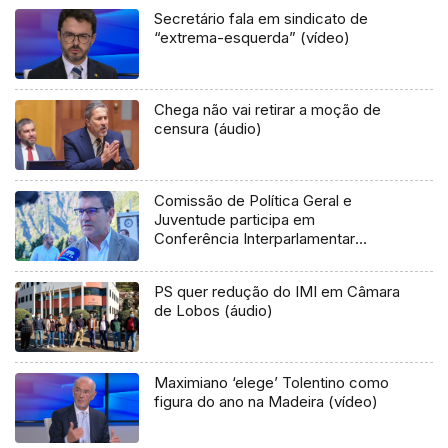
Secretário fala em sindicato de
“extrema-esquerda” (vídeo)
Chega não vai retirar a moção de
censura (áudio)
Comissão de Política Geral e
Juventude participa em
Conferência Interparlamentar
(áudio)
PS quer redução do IMI em Câmara
de Lobos (áudio)
Maximiano ‘elege’ Tolentino como
figura do ano na Madeira (vídeo)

▶ [THE TASK]: Using the entries above, return each line in which the word "vídeo" occurs.

▶ [RESULT BELOW]:
“extrema-esquerda” (vídeo)
figura do ano na Madeira (vídeo)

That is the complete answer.